--- PASSAGE FOR REVIEW ---
To keep things simple, I created a subset of the COCO instances val2017 dataset that contains only 2 images.
---
* _ACTION ITEM A_:
Answer these questions about the dataset note, one answer per line:
(i) Which dataset was the subset made from?
(ii) How many images does the subset contain?
(iii) Why was the subset created?
* _ACTION ITEM B_:
For each statement, say whether it agrees with the dataset note. Answer yes or no, and quote the words of the note that decide it.
(i) The subset was taken from the COCO instances train2017 dataset.
(ii) The subset holds only two images.
(iii) The subset was made to keep things simple.
--- SOURCE MATERIAL ---
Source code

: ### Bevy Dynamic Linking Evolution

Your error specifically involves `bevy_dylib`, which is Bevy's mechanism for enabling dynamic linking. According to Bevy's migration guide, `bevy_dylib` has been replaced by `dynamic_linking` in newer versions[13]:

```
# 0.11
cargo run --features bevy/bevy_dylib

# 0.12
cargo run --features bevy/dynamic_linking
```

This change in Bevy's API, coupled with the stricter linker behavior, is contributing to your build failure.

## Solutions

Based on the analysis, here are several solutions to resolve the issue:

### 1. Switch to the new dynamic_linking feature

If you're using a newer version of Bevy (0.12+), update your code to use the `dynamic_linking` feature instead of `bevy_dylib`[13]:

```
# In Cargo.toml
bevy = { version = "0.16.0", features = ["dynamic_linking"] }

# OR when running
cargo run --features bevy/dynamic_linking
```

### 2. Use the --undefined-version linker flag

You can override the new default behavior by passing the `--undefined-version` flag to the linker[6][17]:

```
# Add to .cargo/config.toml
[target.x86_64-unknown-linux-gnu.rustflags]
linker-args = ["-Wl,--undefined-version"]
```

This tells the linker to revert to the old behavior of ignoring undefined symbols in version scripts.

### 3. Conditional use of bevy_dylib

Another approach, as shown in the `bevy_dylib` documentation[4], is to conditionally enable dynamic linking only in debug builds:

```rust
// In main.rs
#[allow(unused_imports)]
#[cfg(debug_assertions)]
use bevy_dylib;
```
---
* _TASK RESPONSE A_:
(i) The COCO instances val2017 dataset.
(ii) Two images.
(iii) To keep things simple.

* _TASK RESPONSE B_:
(i) No: "COCO instances val2017 dataset"
(ii) Yes: "contains only 2 images"
(iii) Yes: "To keep things simple"